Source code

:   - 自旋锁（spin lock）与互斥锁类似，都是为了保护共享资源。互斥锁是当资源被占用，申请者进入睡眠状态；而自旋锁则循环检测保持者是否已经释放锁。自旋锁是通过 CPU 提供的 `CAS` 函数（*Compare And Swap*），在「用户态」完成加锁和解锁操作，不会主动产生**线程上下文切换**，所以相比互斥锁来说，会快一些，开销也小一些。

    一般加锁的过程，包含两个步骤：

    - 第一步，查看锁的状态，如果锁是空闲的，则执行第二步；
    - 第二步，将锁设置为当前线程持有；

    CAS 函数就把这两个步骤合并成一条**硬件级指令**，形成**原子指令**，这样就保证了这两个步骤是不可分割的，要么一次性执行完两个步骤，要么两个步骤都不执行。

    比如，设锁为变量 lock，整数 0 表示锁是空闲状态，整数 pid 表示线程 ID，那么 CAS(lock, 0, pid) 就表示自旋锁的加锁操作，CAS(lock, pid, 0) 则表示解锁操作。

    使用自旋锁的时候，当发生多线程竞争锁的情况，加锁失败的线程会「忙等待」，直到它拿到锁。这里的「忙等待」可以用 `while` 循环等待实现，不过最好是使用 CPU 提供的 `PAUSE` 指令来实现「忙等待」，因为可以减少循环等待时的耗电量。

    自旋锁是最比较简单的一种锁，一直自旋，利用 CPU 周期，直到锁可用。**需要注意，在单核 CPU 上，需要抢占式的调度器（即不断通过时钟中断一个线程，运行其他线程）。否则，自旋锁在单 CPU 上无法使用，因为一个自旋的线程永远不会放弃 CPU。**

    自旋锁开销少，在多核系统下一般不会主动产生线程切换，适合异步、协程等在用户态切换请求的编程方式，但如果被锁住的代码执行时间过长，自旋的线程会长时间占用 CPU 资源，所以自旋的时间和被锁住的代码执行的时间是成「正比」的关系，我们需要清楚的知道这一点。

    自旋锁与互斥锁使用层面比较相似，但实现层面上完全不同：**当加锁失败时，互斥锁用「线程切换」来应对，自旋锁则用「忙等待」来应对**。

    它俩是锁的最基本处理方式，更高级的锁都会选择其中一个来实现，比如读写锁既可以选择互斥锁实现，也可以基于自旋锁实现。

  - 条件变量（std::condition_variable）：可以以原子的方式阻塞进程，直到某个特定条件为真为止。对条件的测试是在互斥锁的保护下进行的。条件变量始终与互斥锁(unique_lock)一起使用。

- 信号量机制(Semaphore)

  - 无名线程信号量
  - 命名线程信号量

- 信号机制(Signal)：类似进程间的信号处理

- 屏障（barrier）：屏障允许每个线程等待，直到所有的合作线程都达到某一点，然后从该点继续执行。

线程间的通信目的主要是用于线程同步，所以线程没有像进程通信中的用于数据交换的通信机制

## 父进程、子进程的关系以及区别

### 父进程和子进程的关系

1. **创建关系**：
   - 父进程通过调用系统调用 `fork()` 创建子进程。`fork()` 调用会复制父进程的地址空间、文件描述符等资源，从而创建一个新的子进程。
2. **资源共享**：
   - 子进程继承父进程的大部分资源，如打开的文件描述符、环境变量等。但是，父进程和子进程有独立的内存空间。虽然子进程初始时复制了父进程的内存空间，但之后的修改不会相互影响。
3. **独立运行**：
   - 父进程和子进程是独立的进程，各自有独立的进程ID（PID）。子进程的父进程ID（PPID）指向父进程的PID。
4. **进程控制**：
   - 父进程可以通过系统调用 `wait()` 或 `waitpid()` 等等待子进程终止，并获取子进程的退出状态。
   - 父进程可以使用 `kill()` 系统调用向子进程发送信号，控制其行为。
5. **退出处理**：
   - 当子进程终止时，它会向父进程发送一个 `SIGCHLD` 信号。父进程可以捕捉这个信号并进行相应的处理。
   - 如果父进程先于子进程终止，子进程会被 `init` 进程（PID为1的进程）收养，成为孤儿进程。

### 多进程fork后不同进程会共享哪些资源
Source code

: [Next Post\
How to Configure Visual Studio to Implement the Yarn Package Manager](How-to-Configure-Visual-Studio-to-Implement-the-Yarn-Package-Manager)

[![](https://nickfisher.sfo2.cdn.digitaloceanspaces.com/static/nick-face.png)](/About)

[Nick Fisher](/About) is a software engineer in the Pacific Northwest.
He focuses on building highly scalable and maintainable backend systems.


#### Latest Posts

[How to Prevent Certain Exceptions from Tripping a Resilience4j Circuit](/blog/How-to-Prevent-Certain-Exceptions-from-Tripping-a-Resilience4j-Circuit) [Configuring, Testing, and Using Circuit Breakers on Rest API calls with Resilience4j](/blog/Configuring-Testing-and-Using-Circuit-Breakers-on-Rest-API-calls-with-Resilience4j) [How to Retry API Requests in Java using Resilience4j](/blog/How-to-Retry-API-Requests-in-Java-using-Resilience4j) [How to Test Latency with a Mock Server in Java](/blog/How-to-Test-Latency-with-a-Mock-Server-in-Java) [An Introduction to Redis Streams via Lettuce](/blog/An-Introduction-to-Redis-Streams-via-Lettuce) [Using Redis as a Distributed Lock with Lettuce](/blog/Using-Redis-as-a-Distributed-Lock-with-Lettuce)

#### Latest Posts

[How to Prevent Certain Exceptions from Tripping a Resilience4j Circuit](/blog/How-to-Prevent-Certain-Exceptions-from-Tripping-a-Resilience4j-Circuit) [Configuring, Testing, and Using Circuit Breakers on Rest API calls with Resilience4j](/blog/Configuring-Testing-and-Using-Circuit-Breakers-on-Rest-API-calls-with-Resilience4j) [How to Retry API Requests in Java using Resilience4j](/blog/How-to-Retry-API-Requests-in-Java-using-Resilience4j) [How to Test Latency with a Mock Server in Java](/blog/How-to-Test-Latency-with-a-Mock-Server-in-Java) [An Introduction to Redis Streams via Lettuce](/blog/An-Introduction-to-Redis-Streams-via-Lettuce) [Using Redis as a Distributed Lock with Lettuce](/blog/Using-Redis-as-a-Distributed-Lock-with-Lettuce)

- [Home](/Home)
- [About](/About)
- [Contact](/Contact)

..........

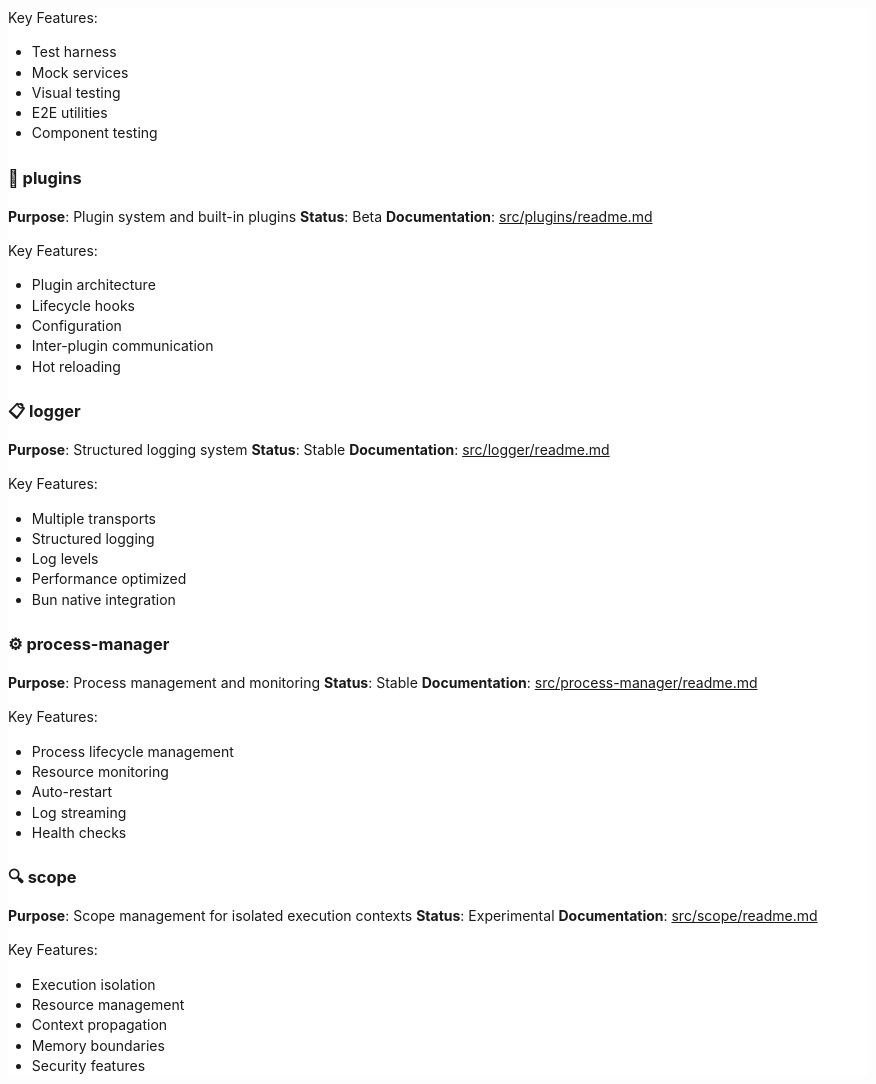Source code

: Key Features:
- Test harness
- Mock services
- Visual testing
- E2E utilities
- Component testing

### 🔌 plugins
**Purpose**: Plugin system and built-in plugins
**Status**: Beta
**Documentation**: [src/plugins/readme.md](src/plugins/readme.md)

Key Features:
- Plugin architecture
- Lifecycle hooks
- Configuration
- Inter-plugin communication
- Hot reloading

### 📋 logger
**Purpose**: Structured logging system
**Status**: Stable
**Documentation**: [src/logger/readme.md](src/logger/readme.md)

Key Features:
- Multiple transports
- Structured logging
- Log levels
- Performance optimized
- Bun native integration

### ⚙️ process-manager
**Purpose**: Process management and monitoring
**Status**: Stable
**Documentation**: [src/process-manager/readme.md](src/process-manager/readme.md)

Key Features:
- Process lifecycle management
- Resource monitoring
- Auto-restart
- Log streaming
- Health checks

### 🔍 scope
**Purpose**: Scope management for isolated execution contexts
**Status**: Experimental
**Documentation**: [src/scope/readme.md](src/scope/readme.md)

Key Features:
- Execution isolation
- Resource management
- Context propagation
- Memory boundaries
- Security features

..........

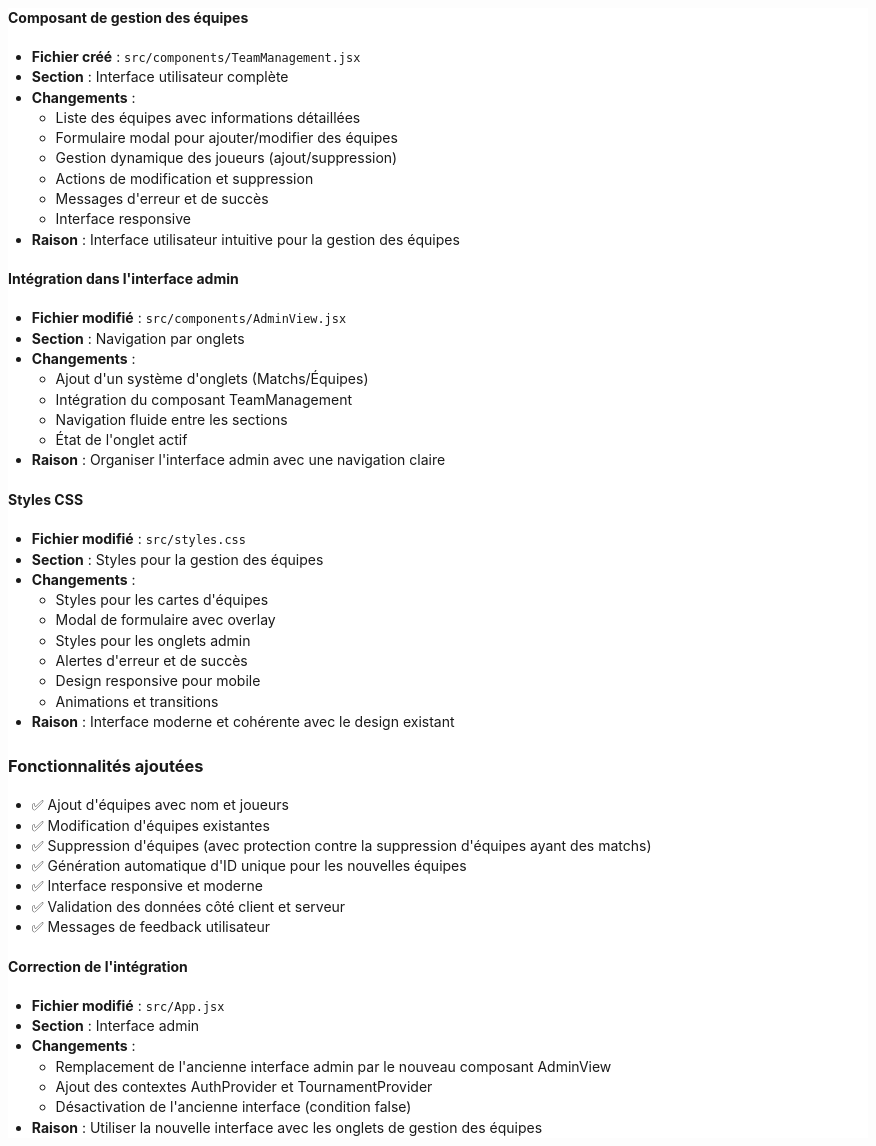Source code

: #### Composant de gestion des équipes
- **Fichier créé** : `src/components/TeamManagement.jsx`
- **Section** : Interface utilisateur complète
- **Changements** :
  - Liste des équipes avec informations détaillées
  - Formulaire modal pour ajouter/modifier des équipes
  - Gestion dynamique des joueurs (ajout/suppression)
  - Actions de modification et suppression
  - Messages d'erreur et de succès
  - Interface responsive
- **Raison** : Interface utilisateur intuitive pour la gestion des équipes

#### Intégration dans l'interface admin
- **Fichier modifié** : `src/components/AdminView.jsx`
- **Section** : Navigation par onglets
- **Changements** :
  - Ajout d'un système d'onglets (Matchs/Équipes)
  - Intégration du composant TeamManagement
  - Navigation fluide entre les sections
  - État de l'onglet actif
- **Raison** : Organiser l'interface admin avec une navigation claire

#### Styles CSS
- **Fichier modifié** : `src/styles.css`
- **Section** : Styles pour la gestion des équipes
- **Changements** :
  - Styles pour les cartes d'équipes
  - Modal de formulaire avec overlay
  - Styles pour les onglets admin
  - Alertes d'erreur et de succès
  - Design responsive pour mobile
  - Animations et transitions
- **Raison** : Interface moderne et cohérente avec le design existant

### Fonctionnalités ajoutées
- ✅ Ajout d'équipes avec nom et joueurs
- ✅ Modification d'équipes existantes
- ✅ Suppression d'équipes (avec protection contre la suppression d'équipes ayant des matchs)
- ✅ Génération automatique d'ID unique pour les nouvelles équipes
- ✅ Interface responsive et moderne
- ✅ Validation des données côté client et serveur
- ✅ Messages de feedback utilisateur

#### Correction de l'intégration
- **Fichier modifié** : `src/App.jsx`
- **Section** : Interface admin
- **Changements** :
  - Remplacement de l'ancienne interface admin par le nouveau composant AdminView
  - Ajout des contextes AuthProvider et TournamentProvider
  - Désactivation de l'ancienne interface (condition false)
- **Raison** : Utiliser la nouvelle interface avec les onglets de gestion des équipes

..........

> [Exercise instructions]:
Copy out the stretch of lines from the one containing "### 多进程fork后不同进程会共享哪些资源" through the one containing "He focuses on", including both of those lines.

> [Completed task]:
### 多进程fork后不同进程会共享哪些资源
Source code

: [Next Post\
How to Configure Visual Studio to Implement the Yarn Package Manager](How-to-Configure-Visual-Studio-to-Implement-the-Yarn-Package-Manager)

[![](https://nickfisher.sfo2.cdn.digitaloceanspaces.com/static/nick-face.png)](/About)

[Nick Fisher](/About) is a software engineer in the Pacific Northwest.
He focuses on building highly scalable and maintainable backend systems.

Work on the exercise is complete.